Carlos Carreira projetou uma final entre França e Inglaterra na Copa do Mundo e rejeitou a ideia de impedir técnicos estrangeiros de comandar a seleção brasileira. As duas discussões foram apresentadas no Cabine do VAR antes das semifinais.
Ao tratar de Carlo Ancelotti, Carreira disse que o treinador tem contrato firmado e só deixaria o cargo diante de uma nova mudança de comando na CBF. Ele lembrou a instabilidade recente da entidade e classificou como inadequada a possibilidade de criar uma restrição legal a estrangeiros na seleção.
“Alguns técnicos que realmente criticam isso são técnicos que inclusive trabalharam no exterior.”
Disse Carlos Carreira.
Para Carreira, treinadores brasileiros sempre buscaram oportunidades em outros países, o que torna contraditória uma barreira equivalente no Brasil. A avaliação sobre o trabalho de Ancelotti, segundo ele, deve depender dos resultados e do desenvolvimento da equipe.
O debate também passou pela influência de dirigentes, empresários e casas de apostas. Para Carreira, as bets seriam prejudicadas por uma eventual manipulação, porque teriam de pagar apostas concentradas em resultados improváveis. A integridade da competição, em sua visão, depende de arbitragem consistente e profissionalizada.
Na projeção esportiva, Carreira disse perceber perda de fôlego da Argentina e vantagem da Inglaterra na semifinal. Mesmo reconhecendo que seus palpites anteriores não se confirmaram, apontou um confronto totalmente europeu como cenário provável para a decisão.

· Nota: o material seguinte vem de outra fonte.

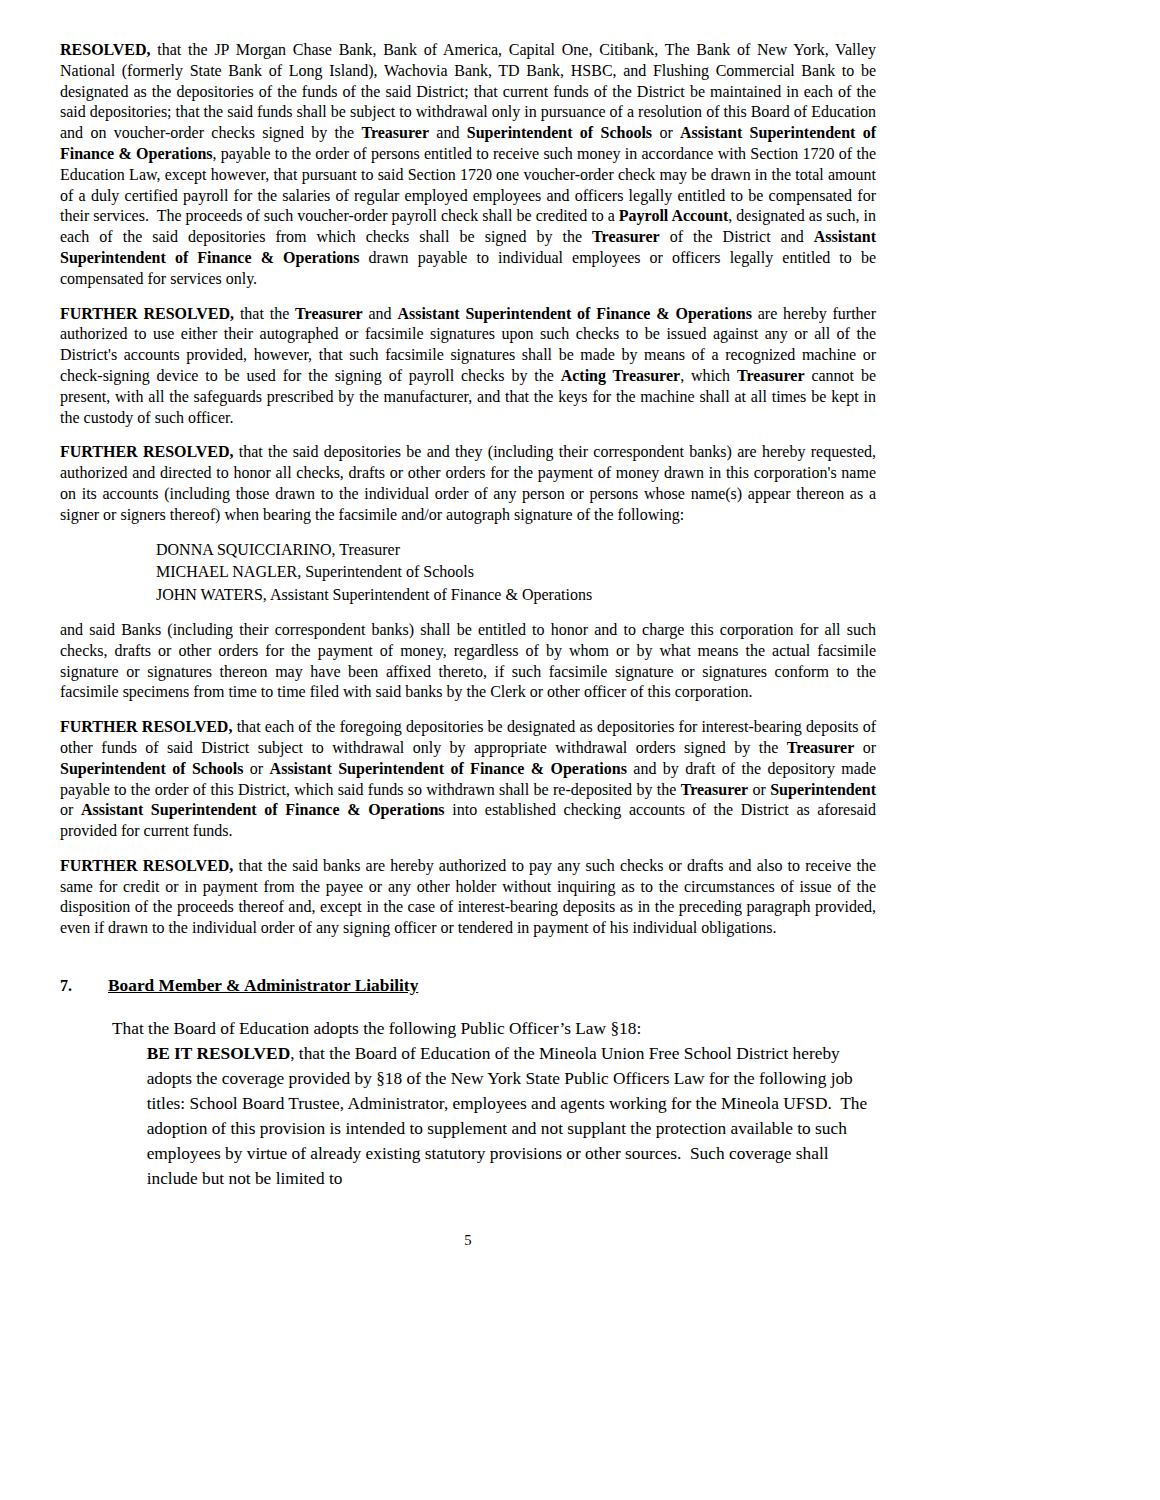RESOLVED, that the JP Morgan Chase Bank, Bank of America, Capital One, Citibank, The Bank of New York, Valley National (formerly State Bank of Long Island), Wachovia Bank, TD Bank, HSBC, and Flushing Commercial Bank to be designated as the depositories of the funds of the said District; that current funds of the District be maintained in each of the said depositories; that the said funds shall be subject to withdrawal only in pursuance of a resolution of this Board of Education and on voucher-order checks signed by the Treasurer and Superintendent of Schools or Assistant Superintendent of Finance & Operations, payable to the order of persons entitled to receive such money in accordance with Section 1720 of the Education Law, except however, that pursuant to said Section 1720 one voucher-order check may be drawn in the total amount of a duly certified payroll for the salaries of regular employed employees and officers legally entitled to be compensated for their services. The proceeds of such voucher-order payroll check shall be credited to a Payroll Account, designated as such, in each of the said depositories from which checks shall be signed by the Treasurer of the District and Assistant Superintendent of Finance & Operations drawn payable to individual employees or officers legally entitled to be compensated for services only.
FURTHER RESOLVED, that the Treasurer and Assistant Superintendent of Finance & Operations are hereby further authorized to use either their autographed or facsimile signatures upon such checks to be issued against any or all of the District's accounts provided, however, that such facsimile signatures shall be made by means of a recognized machine or check-signing device to be used for the signing of payroll checks by the Acting Treasurer, which Treasurer cannot be present, with all the safeguards prescribed by the manufacturer, and that the keys for the machine shall at all times be kept in the custody of such officer.
FURTHER RESOLVED, that the said depositories be and they (including their correspondent banks) are hereby requested, authorized and directed to honor all checks, drafts or other orders for the payment of money drawn in this corporation's name on its accounts (including those drawn to the individual order of any person or persons whose name(s) appear thereon as a signer or signers thereof) when bearing the facsimile and/or autograph signature of the following:
DONNA SQUICCIARINO, Treasurer
MICHAEL NAGLER, Superintendent of Schools
JOHN WATERS, Assistant Superintendent of Finance & Operations
and said Banks (including their correspondent banks) shall be entitled to honor and to charge this corporation for all such checks, drafts or other orders for the payment of money, regardless of by whom or by what means the actual facsimile signature or signatures thereon may have been affixed thereto, if such facsimile signature or signatures conform to the facsimile specimens from time to time filed with said banks by the Clerk or other officer of this corporation.
FURTHER RESOLVED, that each of the foregoing depositories be designated as depositories for interest-bearing deposits of other funds of said District subject to withdrawal only by appropriate withdrawal orders signed by the Treasurer or Superintendent of Schools or Assistant Superintendent of Finance & Operations and by draft of the depository made payable to the order of this District, which said funds so withdrawn shall be re-deposited by the Treasurer or Superintendent or Assistant Superintendent of Finance & Operations into established checking accounts of the District as aforesaid provided for current funds.
FURTHER RESOLVED, that the said banks are hereby authorized to pay any such checks or drafts and also to receive the same for credit or in payment from the payee or any other holder without inquiring as to the circumstances of issue of the disposition of the proceeds thereof and, except in the case of interest-bearing deposits as in the preceding paragraph provided, even if drawn to the individual order of any signing officer or tendered in payment of his individual obligations.
7. Board Member & Administrator Liability
That the Board of Education adopts the following Public Officer’s Law §18:
BE IT RESOLVED, that the Board of Education of the Mineola Union Free School District hereby adopts the coverage provided by §18 of the New York State Public Officers Law for the following job titles: School Board Trustee, Administrator, employees and agents working for the Mineola UFSD. The adoption of this provision is intended to supplement and not supplant the protection available to such employees by virtue of already existing statutory provisions or other sources. Such coverage shall include but not be limited to
5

“Eu acho que ela não aguenta a Inglaterra. […] Podemos ter aí a batalha europeia, talvez uma das mais enigmáticas de Copa do Mundo, França e Inglaterra.”
Disse Carlos Carreira.
A rivalidade histórica entre Inglaterra e Argentina também foi citada como elemento capaz de aumentar a tensão na semifinal. O palpite, porém, permaneceu apresentado como leitura do comentarista, e não como resultado definido.